At the most recent retreat we were blessed to have Fr. Jim Hoerter as our chaplain, during which he had an occasion to speak about angels. In our culture today, people often confuse angels with saints and then envision their little ones who have been lost, as angels in heaven waiting for us. Fr. Jim gently reminded us of an important difference we have with angels. Angels do not have bodies. In fact, Angels would do anything to have bodies. Quoting St. Faustina, Fr. Jim told us “If the angels were capable of envy, they would envy us for two things: one is the receiving of holy Communion, and the other is suffering.” Because angels do not have bodies, they can do neither.
As a society, perhaps we have forgotten the sacredness of our bodies. Through our bodies, we were created in the image and likeness of God. Jesus was incarnated to be one of us in his own earthly human body. When Jesus ascended into heaven, he left us his very own body and blood as a remembrance of him. As humans, we are body and soul composites, and the tragedy of death is the separation of our bodies from our souls.
Is it any wonder that, almost 50 years after the legalization of abortion in America, and the loss of more than 60 million little bodies, we have also lost an understanding and appreciation of the true nature of the Eucharist, Jesus’ very own body and blood? Could these be connected? It’s hard to imagine that they are not.
In the same way that we have divorced the reality of a child from their body in their mother’s womb, we have also detached the reality of our Lord and savior Jesus Christ from the Eucharist. Jesus’ mission to reunite heaven and earth, to heal the tragedy of the separation of body and soul in death, began as a vulnerable child in the womb of his mother, Mary. But incarnation alone was not enough. His mission culminated in his Passion; his suffering and death were a prerequisite to the resurrection.
On the road to Emmaus, Jesus explained the necessity of his suffering to the disciples, before he gave them Holy Communion. As the angels know, both suffering and Eucharist are a participation in the life of Jesus. And just as he laid down his life for us, we are called to lay down our own lives.
St. John Paul the Great tells us that “Suffering is present in the world in order to release love.” Nowhere is this more tangible than in the love of a mother who carries a child to term, especially amidst difficulty. We have lost so much sight of that today. When a woman faces the anticipated suffering of an unplanned or difficult pregnancy or difficult situation in life, she is given the message that she can avoid that suffering, not by laying down her own life, but by laying down the life of her child. She is encouraged to think “My body, my choice.”
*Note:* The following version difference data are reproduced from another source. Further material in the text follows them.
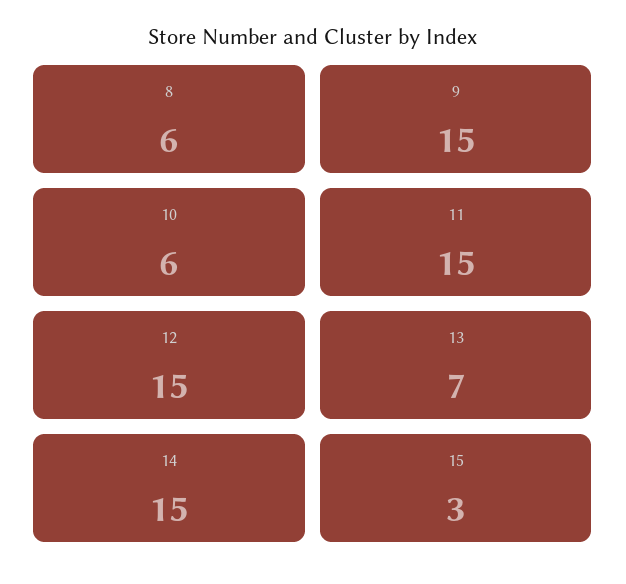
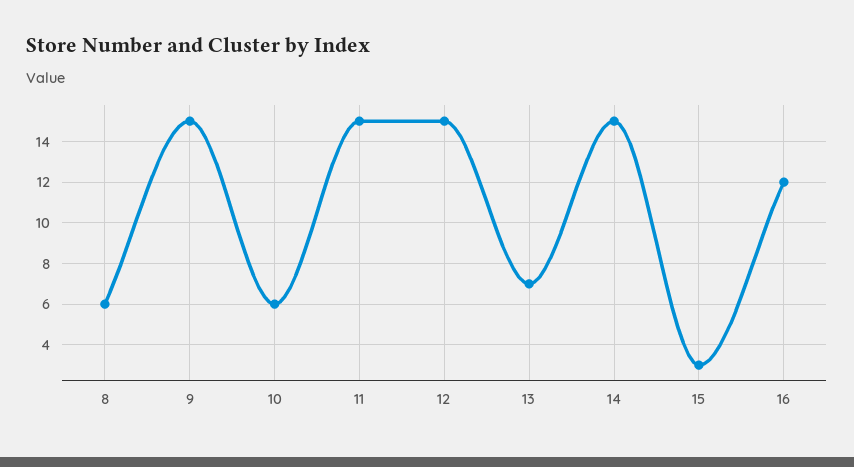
16: none -> 12

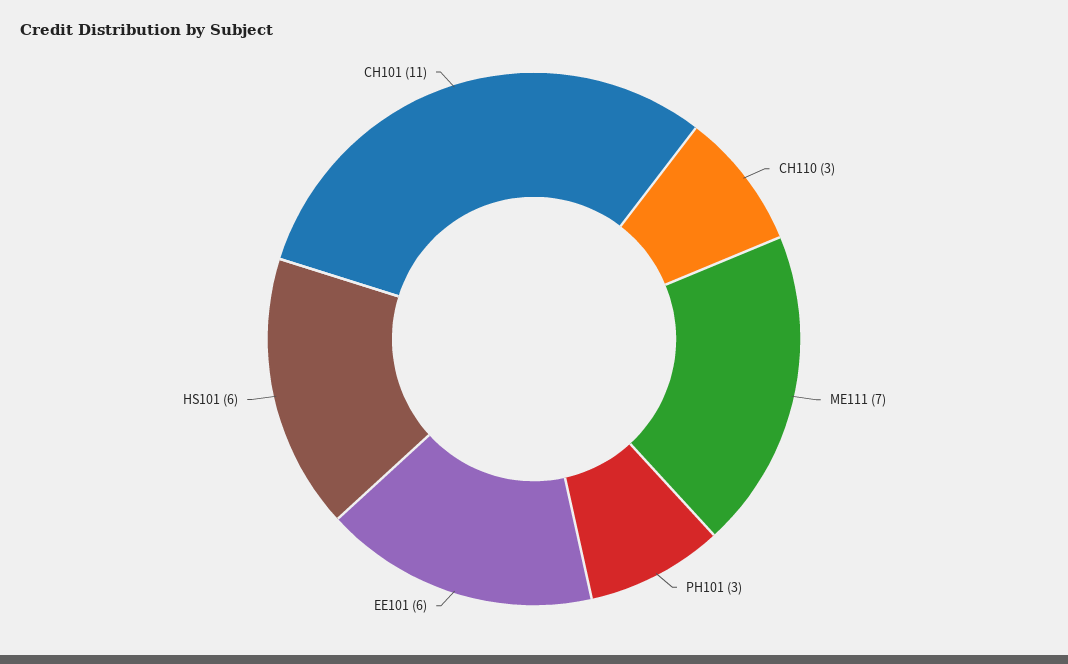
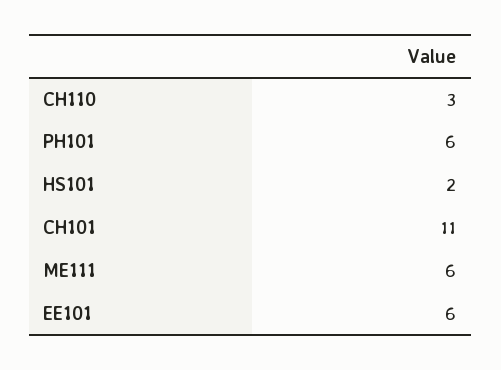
ME111: 7 -> 6
PH101: 3 -> 6
HS101: 6 -> 2

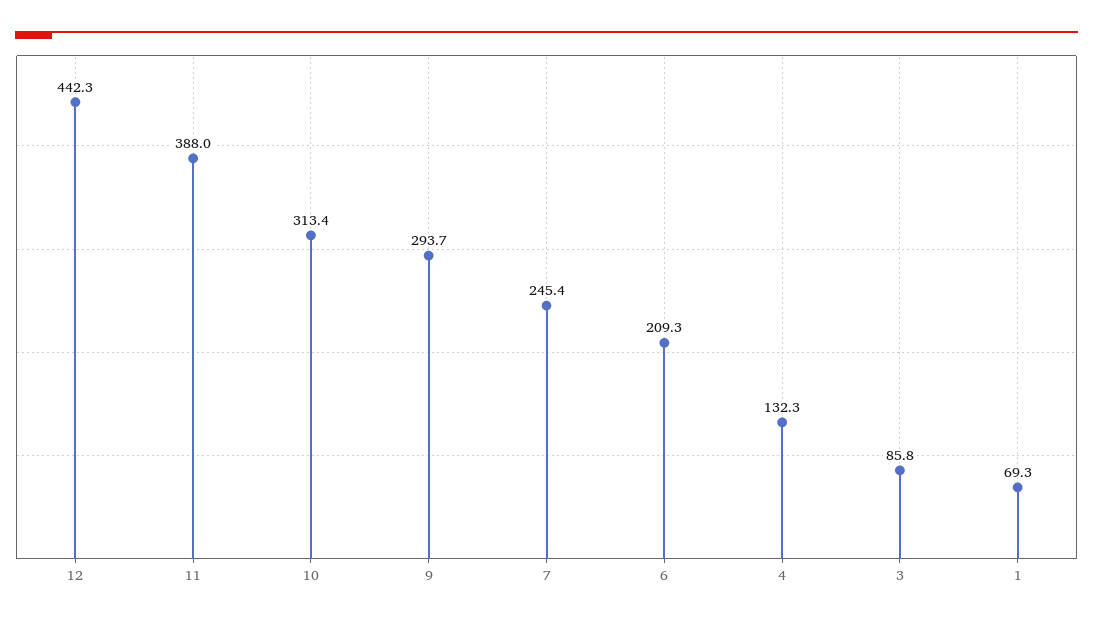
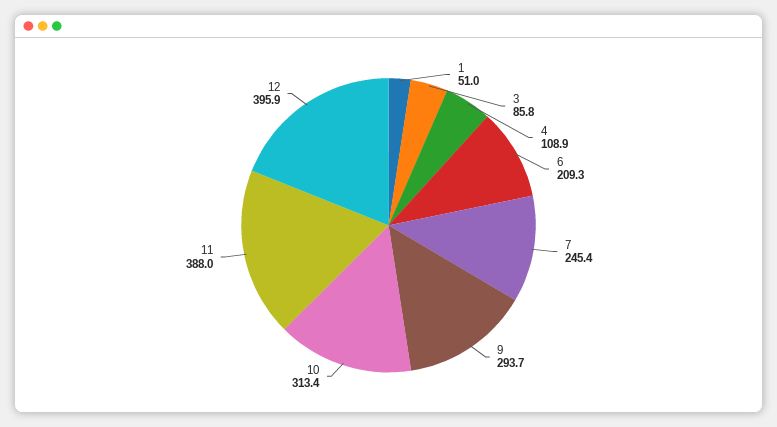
12: 442.3 -> 395.9
4: 132.3 -> 108.9
1: 69.3 -> 51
Carrying an unwanted pregnancy to term is considered to be unnecessary suffering, to be avoided at all costs. A suffering to be avoided through what is euphemistically termed “reproductive health care.” And yet the women and men who seek healing in the Rachel‘s Vineyard Retreat found that their suffering did not end with an abortion, rather it began a new chapter of deeper and far more painful suffering. An emotional and spiritual suffering that often lasts for decades.
Ironically, the suffering that an abortion purports to avoid is something the angels would do anything to be able to participate in. Perhaps they would laugh at the thought that carrying a child could be considered to be suffering. More likely they would cry. What a crazy world we live in that the Gift of Life could be considered to be the ultimate in suffering.
As our diocese prepares to begin the three year Eucharistic Revival, I have to wonder if there would be any need for revival in Eucharistic belief if we had never lost our belief of the gift of the life of a child’s body in their mother’s womb. Let us pray that a renewed belief of Jesus’ presence in the Eucharist will recall our sense of the sacredness of our own bodies, that all mothers will find joy in the presence of their unborn child, and that all those who have been wounded by abortion find healing in the Rachel’s Vineyard retreats of the future.